Both Reiss Nelson and Emile Smith Rowe have joined up with the Arsenal first team as Unai Emery increases his focus on youth talent ahead of his second season in charge at the Emirates Stadium.
Both players were on loan in the Bundesliga last season and will now looking to prove themselves in the Gunners' senior set-up alongside already promoted Eddie Nketiah and Joe Willock.
Emery's turn to the youngsters comes amidst the North London side's struggles in the current transfer window. High profile targets such as Wilfried Zaha are seemingly just out of reach of the club's £45m budget.
However, the faith of Emery in his academy could pay off in the eyes of Nelson, who stated that "people will be shocked" in his development at Hoffenheim, as quoted by The Sun.

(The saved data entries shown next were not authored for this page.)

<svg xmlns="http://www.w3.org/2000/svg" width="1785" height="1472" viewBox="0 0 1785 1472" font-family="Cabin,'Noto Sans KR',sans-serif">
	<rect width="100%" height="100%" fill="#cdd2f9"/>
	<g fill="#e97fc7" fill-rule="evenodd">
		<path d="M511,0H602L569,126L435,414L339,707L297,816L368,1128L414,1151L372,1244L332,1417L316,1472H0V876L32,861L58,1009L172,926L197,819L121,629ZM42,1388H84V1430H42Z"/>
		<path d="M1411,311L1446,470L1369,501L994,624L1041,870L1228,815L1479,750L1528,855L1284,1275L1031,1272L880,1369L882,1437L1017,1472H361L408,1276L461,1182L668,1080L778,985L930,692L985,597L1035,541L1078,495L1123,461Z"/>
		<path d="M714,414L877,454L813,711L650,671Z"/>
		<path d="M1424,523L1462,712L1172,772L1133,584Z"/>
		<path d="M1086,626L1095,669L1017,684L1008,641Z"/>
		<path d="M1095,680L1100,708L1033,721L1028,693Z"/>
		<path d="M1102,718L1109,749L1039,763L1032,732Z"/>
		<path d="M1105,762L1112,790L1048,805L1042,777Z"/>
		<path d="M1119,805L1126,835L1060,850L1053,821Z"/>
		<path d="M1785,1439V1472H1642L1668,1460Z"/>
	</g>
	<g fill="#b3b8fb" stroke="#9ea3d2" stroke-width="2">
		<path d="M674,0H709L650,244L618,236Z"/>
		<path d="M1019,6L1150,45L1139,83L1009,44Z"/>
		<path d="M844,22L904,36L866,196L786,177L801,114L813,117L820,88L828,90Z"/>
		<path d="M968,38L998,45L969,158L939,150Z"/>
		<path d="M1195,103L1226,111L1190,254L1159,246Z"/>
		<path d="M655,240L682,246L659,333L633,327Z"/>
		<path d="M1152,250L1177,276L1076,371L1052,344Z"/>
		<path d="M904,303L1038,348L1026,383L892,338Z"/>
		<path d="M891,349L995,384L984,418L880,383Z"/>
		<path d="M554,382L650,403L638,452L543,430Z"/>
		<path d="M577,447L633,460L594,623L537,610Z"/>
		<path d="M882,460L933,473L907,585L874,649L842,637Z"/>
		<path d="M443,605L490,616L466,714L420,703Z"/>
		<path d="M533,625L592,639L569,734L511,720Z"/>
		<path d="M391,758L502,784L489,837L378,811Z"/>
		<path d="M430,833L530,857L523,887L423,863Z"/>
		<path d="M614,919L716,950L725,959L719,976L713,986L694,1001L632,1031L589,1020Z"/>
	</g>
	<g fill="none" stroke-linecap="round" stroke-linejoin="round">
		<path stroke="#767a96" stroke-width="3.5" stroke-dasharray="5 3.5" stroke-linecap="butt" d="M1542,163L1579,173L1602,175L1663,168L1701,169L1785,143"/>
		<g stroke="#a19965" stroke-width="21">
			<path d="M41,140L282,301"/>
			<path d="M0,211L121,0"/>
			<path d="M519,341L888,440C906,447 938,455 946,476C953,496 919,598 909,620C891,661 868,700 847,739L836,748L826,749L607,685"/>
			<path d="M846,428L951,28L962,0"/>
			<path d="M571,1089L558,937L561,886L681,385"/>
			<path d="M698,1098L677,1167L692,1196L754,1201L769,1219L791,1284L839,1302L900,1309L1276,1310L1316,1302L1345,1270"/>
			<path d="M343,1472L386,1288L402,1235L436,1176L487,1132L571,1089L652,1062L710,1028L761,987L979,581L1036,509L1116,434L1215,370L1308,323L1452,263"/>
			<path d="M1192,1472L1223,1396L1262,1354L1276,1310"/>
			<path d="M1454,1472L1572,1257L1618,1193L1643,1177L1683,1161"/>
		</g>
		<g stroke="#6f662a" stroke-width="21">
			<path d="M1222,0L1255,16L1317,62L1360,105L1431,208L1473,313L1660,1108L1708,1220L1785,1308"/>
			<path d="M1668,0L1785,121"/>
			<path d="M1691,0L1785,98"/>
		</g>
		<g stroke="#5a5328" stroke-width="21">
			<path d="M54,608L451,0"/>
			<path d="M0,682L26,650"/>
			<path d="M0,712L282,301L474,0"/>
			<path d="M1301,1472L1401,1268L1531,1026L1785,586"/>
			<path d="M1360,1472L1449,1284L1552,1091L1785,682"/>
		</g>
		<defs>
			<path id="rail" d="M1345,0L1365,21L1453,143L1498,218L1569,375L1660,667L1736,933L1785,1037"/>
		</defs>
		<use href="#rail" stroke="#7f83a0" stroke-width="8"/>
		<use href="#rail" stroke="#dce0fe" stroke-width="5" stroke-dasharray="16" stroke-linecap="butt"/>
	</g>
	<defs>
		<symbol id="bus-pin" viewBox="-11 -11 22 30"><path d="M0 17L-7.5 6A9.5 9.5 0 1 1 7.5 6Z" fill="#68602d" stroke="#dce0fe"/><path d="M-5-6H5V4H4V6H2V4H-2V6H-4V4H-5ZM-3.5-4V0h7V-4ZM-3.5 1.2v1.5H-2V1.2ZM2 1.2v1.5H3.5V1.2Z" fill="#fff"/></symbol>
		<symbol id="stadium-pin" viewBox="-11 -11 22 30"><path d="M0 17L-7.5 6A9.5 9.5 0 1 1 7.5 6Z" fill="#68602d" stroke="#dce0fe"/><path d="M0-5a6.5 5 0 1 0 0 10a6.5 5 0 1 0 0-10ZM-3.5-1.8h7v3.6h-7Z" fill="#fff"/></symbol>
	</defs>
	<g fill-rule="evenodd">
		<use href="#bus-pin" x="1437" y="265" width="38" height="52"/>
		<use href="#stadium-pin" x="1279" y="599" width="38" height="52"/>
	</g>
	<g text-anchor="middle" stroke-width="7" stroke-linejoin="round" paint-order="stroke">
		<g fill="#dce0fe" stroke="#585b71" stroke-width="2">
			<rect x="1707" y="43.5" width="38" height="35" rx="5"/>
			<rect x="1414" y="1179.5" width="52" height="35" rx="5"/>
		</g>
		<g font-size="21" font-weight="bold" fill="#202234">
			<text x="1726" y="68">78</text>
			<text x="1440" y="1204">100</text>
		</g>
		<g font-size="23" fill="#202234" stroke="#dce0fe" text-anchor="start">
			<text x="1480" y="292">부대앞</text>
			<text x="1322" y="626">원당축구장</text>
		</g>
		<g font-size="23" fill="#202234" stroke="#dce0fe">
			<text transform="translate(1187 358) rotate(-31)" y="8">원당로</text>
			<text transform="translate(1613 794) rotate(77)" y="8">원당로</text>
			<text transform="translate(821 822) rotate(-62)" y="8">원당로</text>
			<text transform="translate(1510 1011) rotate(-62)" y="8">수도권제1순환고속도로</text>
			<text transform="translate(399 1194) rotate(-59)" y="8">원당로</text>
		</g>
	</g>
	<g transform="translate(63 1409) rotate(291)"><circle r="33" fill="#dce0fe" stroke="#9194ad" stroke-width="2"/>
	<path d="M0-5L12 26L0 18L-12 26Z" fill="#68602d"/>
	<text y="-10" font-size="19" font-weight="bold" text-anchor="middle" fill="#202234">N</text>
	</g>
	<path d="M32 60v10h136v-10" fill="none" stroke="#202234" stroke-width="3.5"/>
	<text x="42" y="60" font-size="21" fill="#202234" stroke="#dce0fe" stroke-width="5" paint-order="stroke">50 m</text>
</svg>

The English winger netted seven times while in Germany last season and insists he is "much more mature" than the 17-year-old that was given his first chance under Arsene Wenger back in the 2017/18 season.
Smith Rowe became the first player born in the 2000s to play for Arsenal when he made his debut in last season's Europa League. The attacking midfielder will also be hoping to make an impact on the first team, following on from his impressive Europa League performances that took place before his underwhelming loan spell at RB Leipzig.
As things stand, Brazilian youngster Gabriel Martinelli will be the only new face at the Emirates next season. The club, however, is expected to carry out more business before the close of the transfer window in early August.
Arsenal will be hoping that the recent addition of 2003/04 invincible Edu as the club's technical director will have a large impact on both youth development and player recruitment.
The appointment comes as they try to find a compromise between big spending and home-grown production in their efforts to regain Champions League football.
It is clear that Arsenal have many hot prospects at their disposal but the jury is still out over whether these academy products will be able to fix the club's more immediate and pressing problems.